## TASK STATEMENT
A verbatim copy of all entries is the expected output.

## SUPPLIED DATA
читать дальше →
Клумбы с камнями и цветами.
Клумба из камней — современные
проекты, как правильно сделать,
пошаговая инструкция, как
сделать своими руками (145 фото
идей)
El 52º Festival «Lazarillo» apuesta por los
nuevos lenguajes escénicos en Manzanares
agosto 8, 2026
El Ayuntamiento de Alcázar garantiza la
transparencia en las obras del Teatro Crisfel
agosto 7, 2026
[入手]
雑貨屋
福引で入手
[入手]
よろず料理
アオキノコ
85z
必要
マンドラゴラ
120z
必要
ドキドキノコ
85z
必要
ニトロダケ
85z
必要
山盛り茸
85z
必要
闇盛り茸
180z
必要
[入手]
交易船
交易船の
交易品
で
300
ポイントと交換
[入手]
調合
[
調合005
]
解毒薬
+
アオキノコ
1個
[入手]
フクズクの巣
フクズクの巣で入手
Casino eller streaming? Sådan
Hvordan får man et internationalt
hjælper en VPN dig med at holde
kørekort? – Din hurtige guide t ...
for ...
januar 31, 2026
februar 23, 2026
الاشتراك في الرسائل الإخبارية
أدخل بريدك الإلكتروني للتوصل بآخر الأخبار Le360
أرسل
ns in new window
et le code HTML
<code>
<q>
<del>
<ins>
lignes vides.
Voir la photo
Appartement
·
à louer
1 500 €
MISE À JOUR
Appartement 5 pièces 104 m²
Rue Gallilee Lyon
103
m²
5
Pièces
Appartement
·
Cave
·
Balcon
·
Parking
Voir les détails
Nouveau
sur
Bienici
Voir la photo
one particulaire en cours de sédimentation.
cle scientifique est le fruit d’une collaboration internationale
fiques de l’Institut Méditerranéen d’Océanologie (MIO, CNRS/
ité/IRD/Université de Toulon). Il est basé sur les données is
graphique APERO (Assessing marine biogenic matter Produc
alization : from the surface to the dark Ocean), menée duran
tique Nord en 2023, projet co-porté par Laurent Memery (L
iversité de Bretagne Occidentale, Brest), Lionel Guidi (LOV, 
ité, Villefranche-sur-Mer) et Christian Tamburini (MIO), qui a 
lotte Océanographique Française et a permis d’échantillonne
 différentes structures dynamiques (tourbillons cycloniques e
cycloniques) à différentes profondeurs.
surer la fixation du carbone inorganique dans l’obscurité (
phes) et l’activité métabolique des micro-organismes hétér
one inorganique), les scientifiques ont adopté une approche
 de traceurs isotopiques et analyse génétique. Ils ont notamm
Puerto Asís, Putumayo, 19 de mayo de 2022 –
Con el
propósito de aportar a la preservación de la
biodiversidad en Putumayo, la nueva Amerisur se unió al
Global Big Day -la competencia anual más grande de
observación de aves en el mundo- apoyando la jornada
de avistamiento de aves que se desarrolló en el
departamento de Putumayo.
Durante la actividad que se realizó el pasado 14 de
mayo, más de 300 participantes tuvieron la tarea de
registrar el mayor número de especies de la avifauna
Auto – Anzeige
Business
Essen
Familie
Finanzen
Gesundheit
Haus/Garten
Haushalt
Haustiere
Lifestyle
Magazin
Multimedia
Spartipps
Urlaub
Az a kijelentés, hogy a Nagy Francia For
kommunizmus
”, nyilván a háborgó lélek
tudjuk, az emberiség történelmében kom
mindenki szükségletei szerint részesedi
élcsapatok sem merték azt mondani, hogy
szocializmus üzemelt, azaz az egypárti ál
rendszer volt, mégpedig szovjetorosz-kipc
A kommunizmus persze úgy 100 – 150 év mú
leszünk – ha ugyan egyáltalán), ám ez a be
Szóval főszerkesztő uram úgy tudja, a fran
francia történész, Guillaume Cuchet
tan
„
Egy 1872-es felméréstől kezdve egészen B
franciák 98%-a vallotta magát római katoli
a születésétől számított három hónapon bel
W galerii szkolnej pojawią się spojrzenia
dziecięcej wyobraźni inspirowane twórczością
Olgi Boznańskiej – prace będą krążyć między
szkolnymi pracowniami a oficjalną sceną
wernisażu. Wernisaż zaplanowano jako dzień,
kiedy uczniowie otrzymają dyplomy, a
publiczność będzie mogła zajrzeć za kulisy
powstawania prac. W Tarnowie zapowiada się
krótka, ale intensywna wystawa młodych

## YOUR SOLUTION
читать дальше →
Клумбы с камнями и цветами.
Клумба из камней — современные
проекты, как правильно сделать,
пошаговая инструкция, как
сделать своими руками (145 фото
идей)
El 52º Festival «Lazarillo» apuesta por los
nuevos lenguajes escénicos en Manzanares
agosto 8, 2026
El Ayuntamiento de Alcázar garantiza la
transparencia en las obras del Teatro Crisfel
agosto 7, 2026
[入手]
雑貨屋
福引で入手
[入手]
よろず料理
アオキノコ
85z
必要
マンドラゴラ
120z
必要
ドキドキノコ
85z
必要
ニトロダケ
85z
必要
山盛り茸
85z
必要
闇盛り茸
180z
必要
[入手]
交易船
交易船の
交易品
で
300
ポイントと交換
[入手]
調合
[
調合005
]
解毒薬
+
アオキノコ
1個
[入手]
フクズクの巣
フクズクの巣で入手
Casino eller streaming? Sådan
Hvordan får man et internationalt
hjælper en VPN dig med at holde
kørekort? – Din hurtige guide t ...
for ...
januar 31, 2026
februar 23, 2026
الاشتراك في الرسائل الإخبارية
أدخل بريدك الإلكتروني للتوصل بآخر الأخبار Le360
أرسل
ns in new window
et le code HTML
<code>
<q>
<del>
<ins>
lignes vides.
Voir la photo
Appartement
·
à louer
1 500 €
MISE À JOUR
Appartement 5 pièces 104 m²
Rue Gallilee Lyon
103
m²
5
Pièces
Appartement
·
Cave
·
Balcon
·
Parking
Voir les détails
Nouveau
sur
Bienici
Voir la photo
one particulaire en cours de sédimentation.
cle scientifique est le fruit d’une collaboration internationale
fiques de l’Institut Méditerranéen d’Océanologie (MIO, CNRS/
ité/IRD/Université de Toulon). Il est basé sur les données is
graphique APERO (Assessing marine biogenic matter Produc
alization : from the surface to the dark Ocean), menée duran
tique Nord en 2023, projet co-porté par Laurent Memery (L
iversité de Bretagne Occidentale, Brest), Lionel Guidi (LOV, 
ité, Villefranche-sur-Mer) et Christian Tamburini (MIO), qui a 
lotte Océanographique Française et a permis d’échantillonne
 différentes structures dynamiques (tourbillons cycloniques e
cycloniques) à différentes profondeurs.
surer la fixation du carbone inorganique dans l’obscurité (
phes) et l’activité métabolique des micro-organismes hétér
one inorganique), les scientifiques ont adopté une approche
 de traceurs isotopiques et analyse génétique. Ils ont notamm
Puerto Asís, Putumayo, 19 de mayo de 2022 –
Con el
propósito de aportar a la preservación de la
biodiversidad en Putumayo, la nueva Amerisur se unió al
Global Big Day -la competencia anual más grande de
observación de aves en el mundo- apoyando la jornada
de avistamiento de aves que se desarrolló en el
departamento de Putumayo.
Durante la actividad que se realizó el pasado 14 de
mayo, más de 300 participantes tuvieron la tarea de
registrar el mayor número de especies de la avifauna
Auto – Anzeige
Business
Essen
Familie
Finanzen
Gesundheit
Haus/Garten
Haushalt
Haustiere
Lifestyle
Magazin
Multimedia
Spartipps
Urlaub
Az a kijelentés, hogy a Nagy Francia For
kommunizmus
”, nyilván a háborgó lélek
tudjuk, az emberiség történelmében kom
mindenki szükségletei szerint részesedi
élcsapatok sem merték azt mondani, hogy
szocializmus üzemelt, azaz az egypárti ál
rendszer volt, mégpedig szovjetorosz-kipc
A kommunizmus persze úgy 100 – 150 év mú
leszünk – ha ugyan egyáltalán), ám ez a be
Szóval főszerkesztő uram úgy tudja, a fran
francia történész, Guillaume Cuchet
tan
„
Egy 1872-es felméréstől kezdve egészen B
franciák 98%-a vallotta magát római katoli
a születésétől számított három hónapon bel
W galerii szkolnej pojawią się spojrzenia
dziecięcej wyobraźni inspirowane twórczością
Olgi Boznańskiej – prace będą krążyć między
szkolnymi pracowniami a oficjalną sceną
wernisażu. Wernisaż zaplanowano jako dzień,
kiedy uczniowie otrzymają dyplomy, a
publiczność będzie mogła zajrzeć za kulisy
powstawania prac. W Tarnowie zapowiada się
krótka, ale intensywna wystawa młodych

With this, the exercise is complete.